15:10 Uhr – Manuel kommt abgehetzt heim, schnappt sich die Prinzessin und das Schlaf verweigernde Baby und überreicht mir dafür im Gegenzug einen übermüdeten Frosch. Der Zwerg philosophiert noch immer am Esstisch, was er denn zu tun hätte – oder eben nicht. Ich hab Kaffee. Zwar mittlerweile kalt, aber immerhin Kaffee. Zwischendurch summe ich innerlich „Jede Zelle meines Körpers ist glücklich“, um dem Drama den richtigen Anstrich zu verpassen. Hausaufgaben erledigt? Null. Stattdessen ein „ICH HAB DOCH GESAGT, DASS ICH KEINEN STEMPEL WILL!“. Es sind die wirklich wichtigen Dinge im Leben. Stempel oder nicht. Das ist hier die Frage.

15:32 Uhr – Ein kleiner Frosch läuft Flöte spielend durch das Haus und unterhält uns mit schaurig schiefen Tönen, nachdem ich drei Bücher vorgelesen habe. Kann mich bitte jemand abholen? Der Zwerg redet ohne Unterlass, während er seine Aufgaben, auf die er sich schließlich doch festlegen konnte, nebenher irgendwie erledigt.

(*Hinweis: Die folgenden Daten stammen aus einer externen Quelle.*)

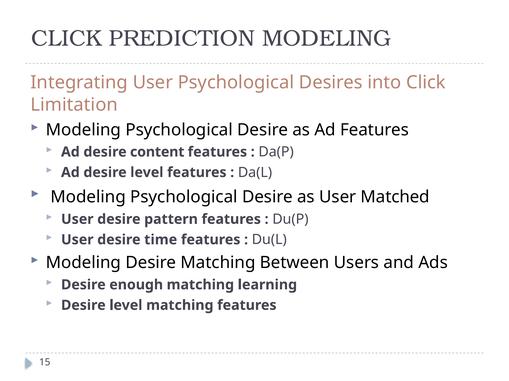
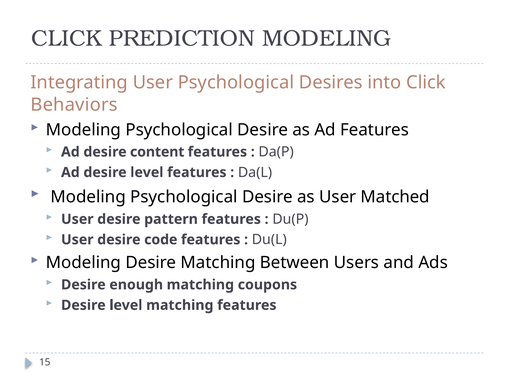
Limitation: Limitation -> Behaviors
time: time -> code
learning: learning -> coupons
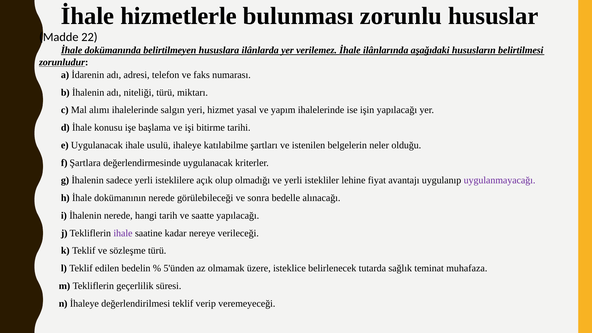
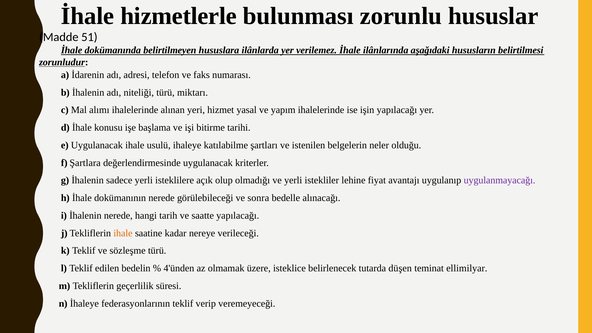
22: 22 -> 51
salgın: salgın -> alınan
ihale at (123, 233) colour: purple -> orange
5'ünden: 5'ünden -> 4'ünden
sağlık: sağlık -> düşen
muhafaza: muhafaza -> ellimilyar
değerlendirilmesi: değerlendirilmesi -> federasyonlarının
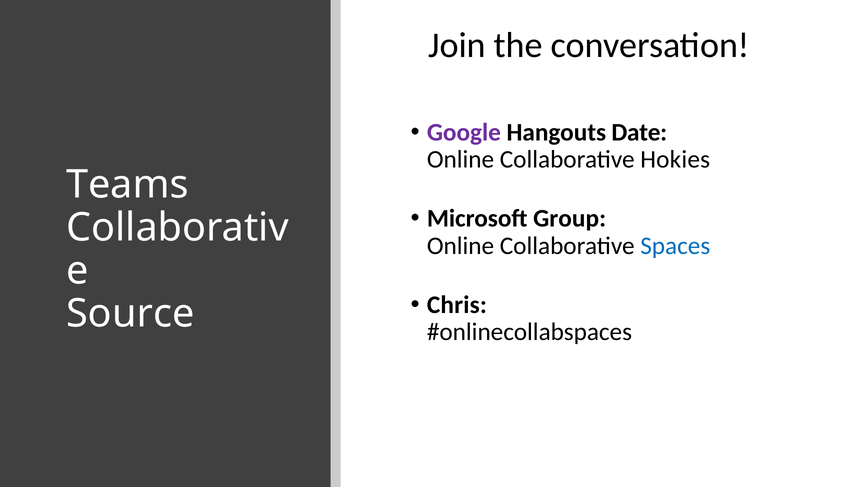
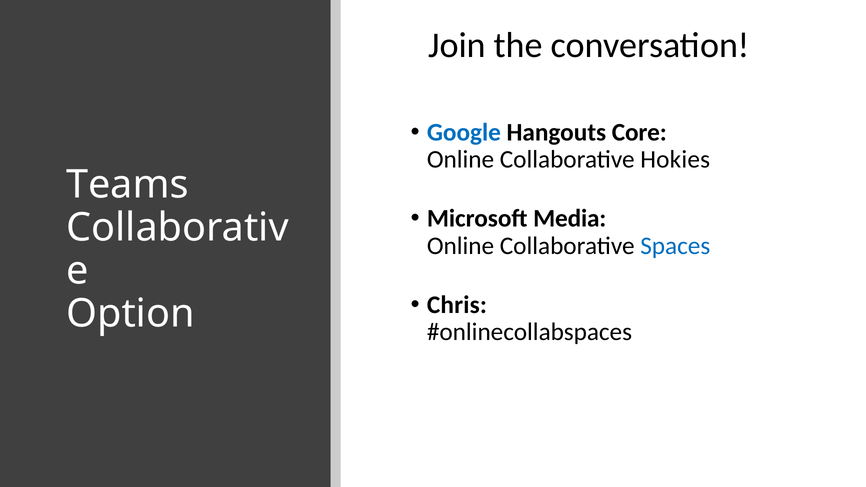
Google colour: purple -> blue
Date: Date -> Core
Group: Group -> Media
Source: Source -> Option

Plötzlich hält er inne, um mir mit theatralischer Geste zu erklären, dass er seinen Löffel verloren hat. Den Löffel, den er heute früh von mir für seine Pause mitbekommen hat. Ich schlucke meine Worte herunter und stoße stattdessen mühsam ein „ZWERG, BITTE SCHREIB JETZT ENDLICH DIESE 10 WÖRTER! 10! DU SCHAFFST DAS!“ aus.

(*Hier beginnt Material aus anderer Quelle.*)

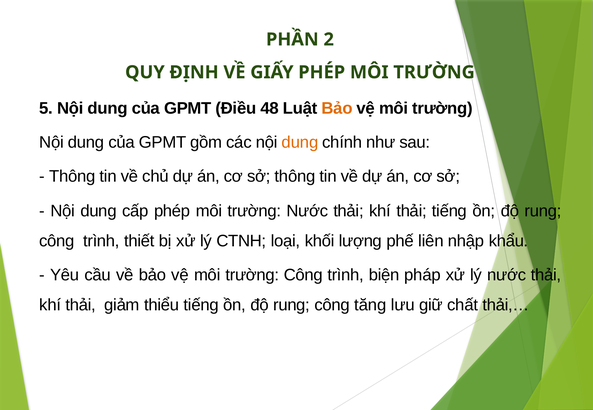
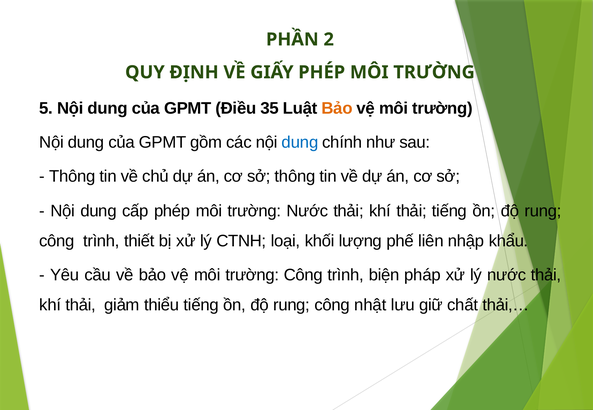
48: 48 -> 35
dung at (300, 143) colour: orange -> blue
tăng: tăng -> nhật
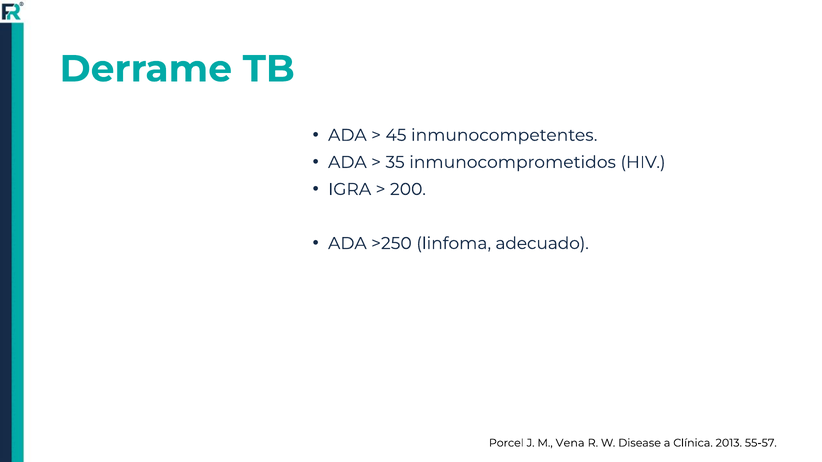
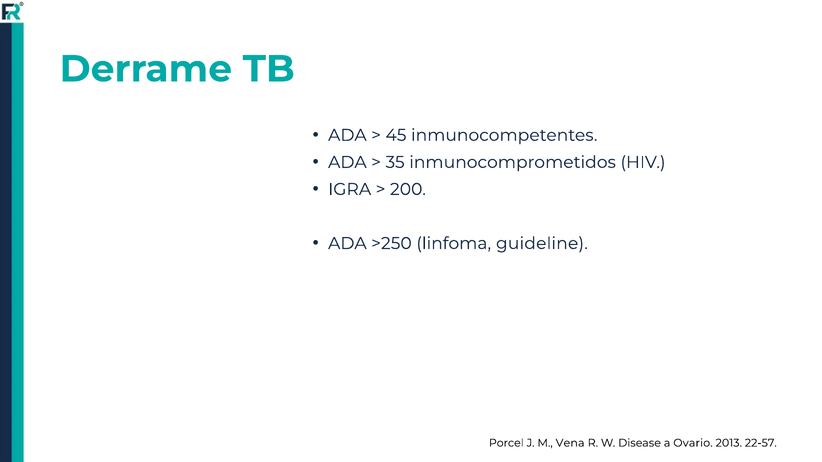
adecuado: adecuado -> guideline
Clínica: Clínica -> Ovario
55-57: 55-57 -> 22-57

15:40 Uhr – Es folgt ein 7-minütiger Monolog darüber, ob man Häschen Hä-schen oder Häs-chen ausspricht.

15:50 Uhr – Geschafft! Eines von drei Kindern ist komplett mit der Hausaufgabe fertig. Die anderen sind noch nicht zurück oder machen sich jetzt bereit, mit dem Schulbus heimzufahren. Statt ein paar Minuten Pause folgt eine Grundsatzdiskussion über die Bestimmung von Nomen und warum man Namen, obwohl der Mensch dahinter selbst klein ist, groß schreiben muss. Irgendwann sind sogar das Mäppchen und die Hefte verschwunden. Dafür wird der Bastelkeller – ja, sowas besitzen wir – für den Kunstunterricht unsicher gemacht.

Bastelmaterial Holz Hausaufgabe Grundschule

16:10 Uhr – Es geht in die nächste Runde. Die Prinzessin ist wieder da und weiß, was ihr nun blüht. Der Zwerg hat sich derweil zum mittlerweile stillen Frosch geschlichen und nutzt seine Medienzeit und klinkt sich aus. Manuel ruft ihn zu sich und drückt ihm ein neues Hausaufgabenheft in die Hand. Es ist bemerkenswert ruhig, bis wir diskutieren, wie die Adjektivbildung zu Hass ist. Nachdem wir nach wenigen Minuten noch immer zu keiner Lösung kommen, beschließt die Prinzessin, das mit ihrer Lehrkraft auszudiskutieren.

16:25 Uhr – Offizielle Hausaufgabenpause – wir sind auch schon so lange dabei – um die Überreste der Brotzeit zu essen. Also das Kind. Nicht ich. Ich klammere mich noch immer an Kaffee und starre auf den immer dunkler werdenden Himmel. Dem Gesichtsausdruck zufolge schmeckt Salat auf dem Brötchen abends nicht mehr ganz so toll. Sie enthält sich dennoch eines Kommentars.

16:45 Uhr – Das zweite Kind ist fertig. Alle Hausaufgaben sind erledigt. Auf meinem Smartphone ploppt eine Nachricht auf: Hole mich von der Bushaltestelle ab! Zu Befehl, Großkind! Keine 30 Sekunden später kommt die nächste Nachricht: Hups, Herzchen vergessen! Immerhin fällt es ihr selbst auf. Sekündlich werde ich über den Standort informiert, bis ich Manuel los schicke, um sie von der Haltestelle im Ort abzuholen.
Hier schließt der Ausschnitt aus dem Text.